The revelation comes as Google, which is part of parent company Alphabet Inc., faces outrage in Europe over the small amount of tax it pays in the region. Last month, after Google reached a controversial 130 million pound ($187 million) settlement with the U.K. government over an audit covering 10 years of accounts, critics called the amount “derisory.” The deal spawned parliamentary hearings, a government audit and scrutiny from the European Union. France and Italy are also reportedly in discussions with Google to settle ongoing tax disputes. Outside of Europe, legislators in Australia have in recent weeks questioned whether the company is paying a fair share of tax there.
Google’s Dutch subsidiary is the heart of tax structures known as a “Double Irish” and a “Dutch Sandwich” because it involves moving money from one Google subsidiary in Ireland to a Google subsidiary in the Netherlands before moving it out again to a different Irish subsidiary, physically based in Bermuda, where there is no corporate income tax. This movement of cash enables Google parent Alphabet to keep the effective tax rate on its international income in the single digits.
Google attributes most of the economic value of its products to its research and development operations in the U.S. and, in the case of its overseas sales, to its Bermuda-based subsidiary, which holds the international licenses for Google’s intellectual property. The Irish tax loophole that makes the “Double Irish” possible was closed by the Irish parliament last year. But companies already using the structure can continue to employ it until the end of 2020.
The Double Irish — variations of which are used by Google, Pfizer, Adobe, Johnson & Johnson and Yahoo! — involves, in its generic form, two Irish-registered companies: one collects the proceeds from the mother corporation’s non-U.S. sales, the other holds patents and other intellectual property. The first company pays out most of its revenues to the second one as royalties for the use of intellectual property, leaving little profit to tax. The second company then pays no taxes anywhere, because it is managed from overseas and therefore isn’t considered to be tax resident in Ireland. In 2012, U.S. companies enjoyed an average 2.6 percent effective tax rate in Ireland, thanks to the Double Irish.

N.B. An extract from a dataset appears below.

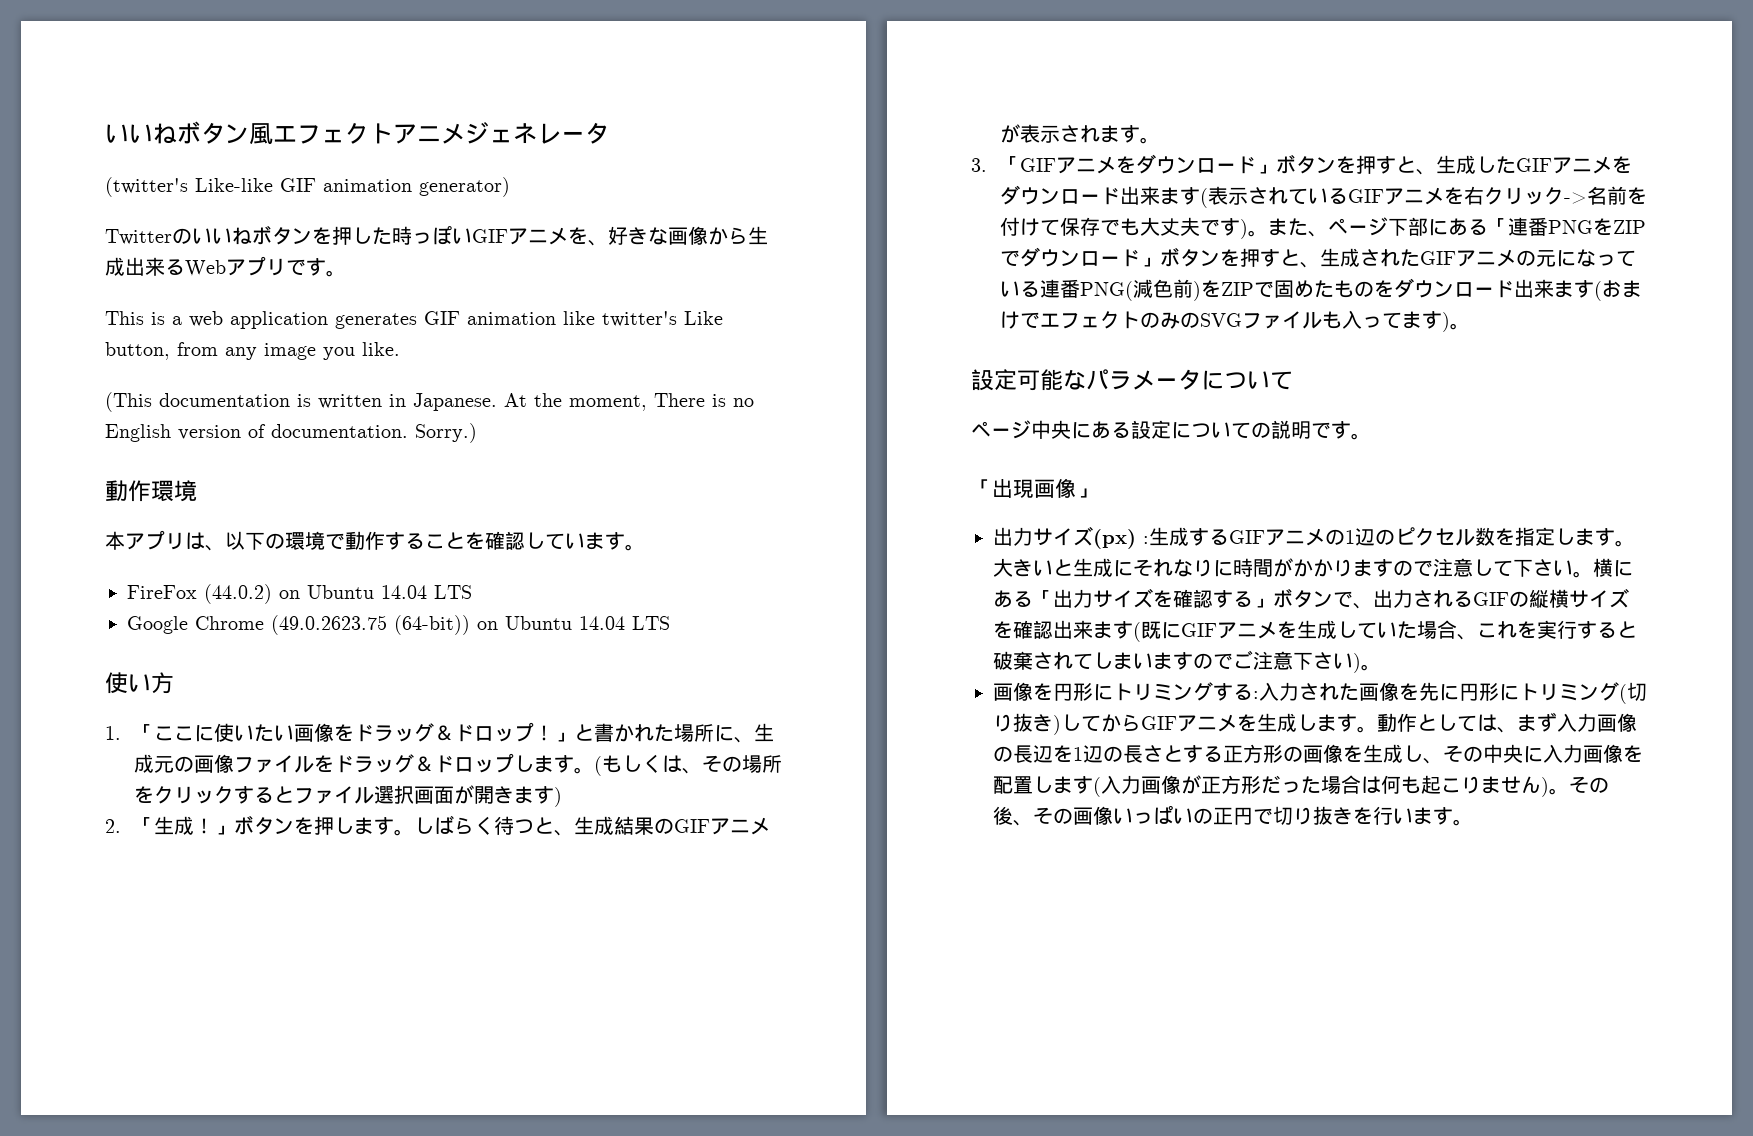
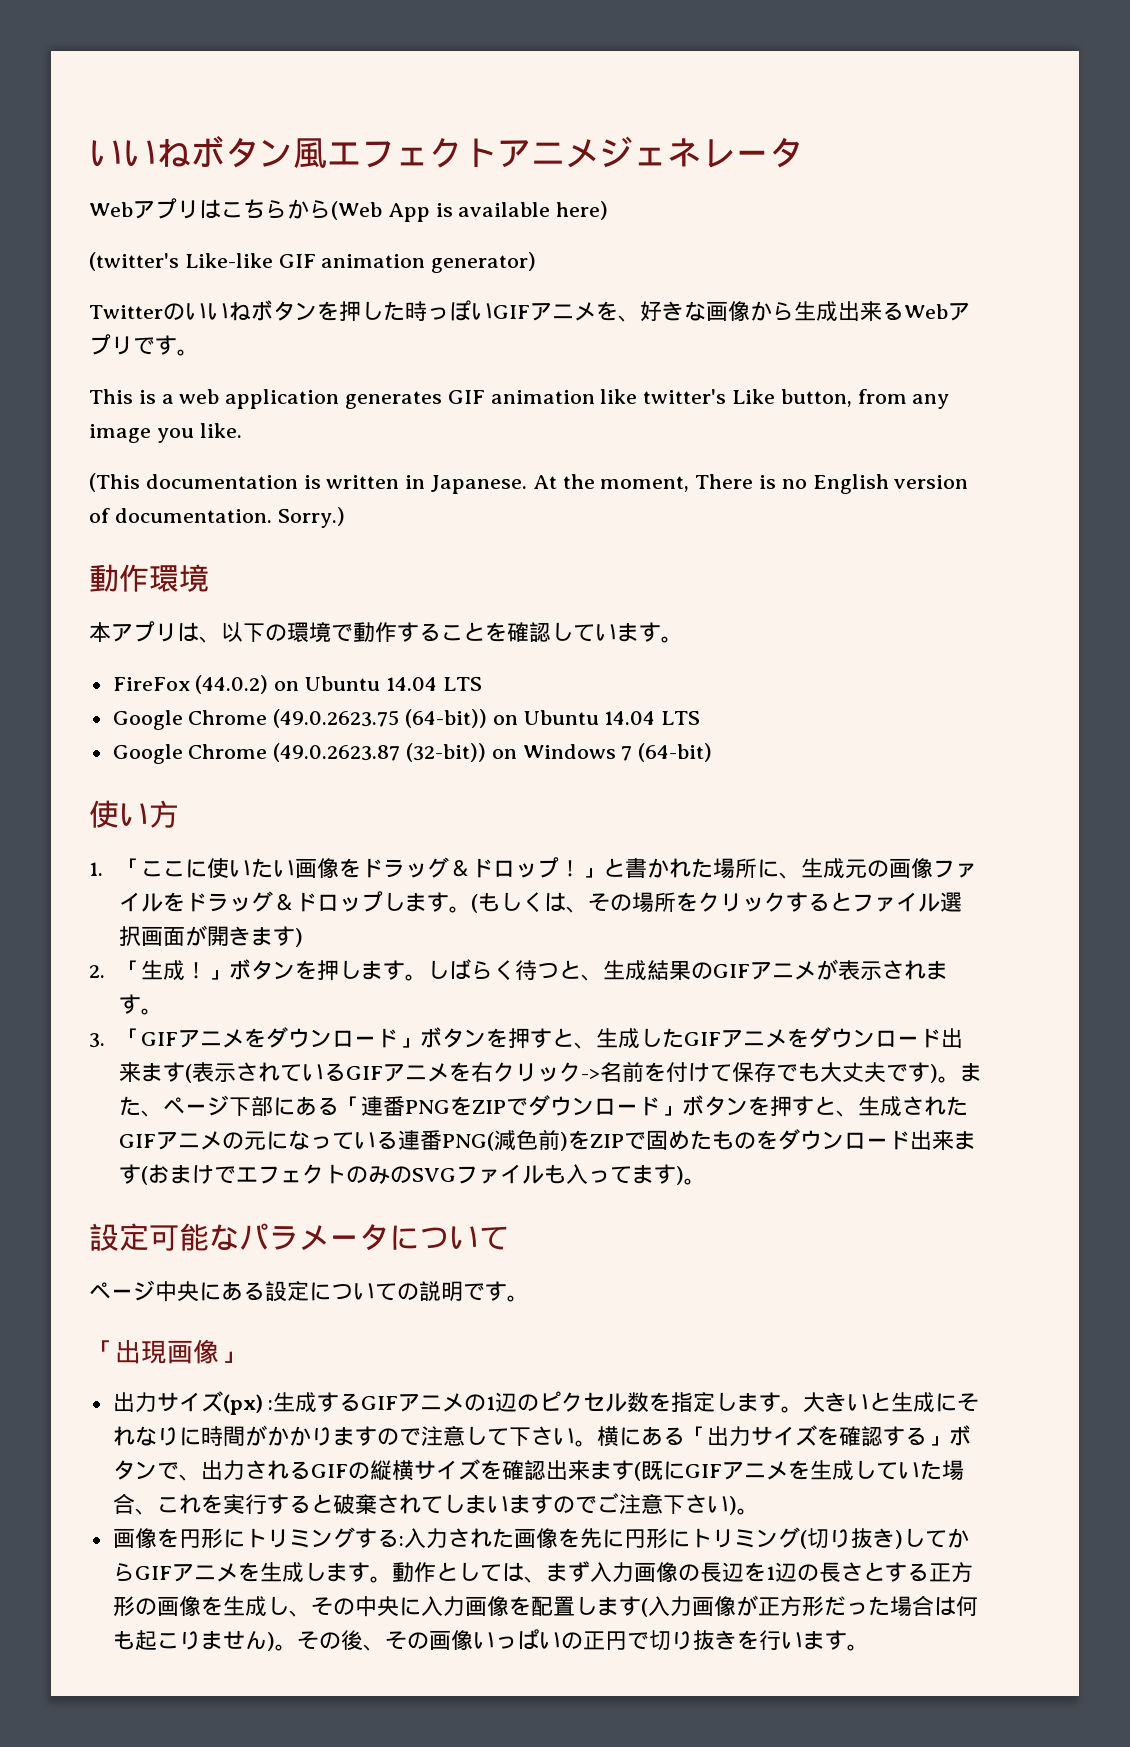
(609, 133) none -> [89,198,609,222] // Webアプリはこちらから(Web App is available here)
(670, 623) none -> [112,743,713,764] // Google Chrome (49.0.2623.87 (32-bit)) on Windows 7 (64-bit)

The Irish government is proposing to make all Irish-incorporated companies tax resident in the country. That means the Double Irish closes for new entrants on Jan. 1, 2015, and for the rest by 2021, a timetable that gives beneficiaries a six-year window in which to alter their tax strategies. Ireland, meanwhile, will use the time to develop less dodgy arrangements that reduce the amount of tax global companies pay, so they will choose to stay.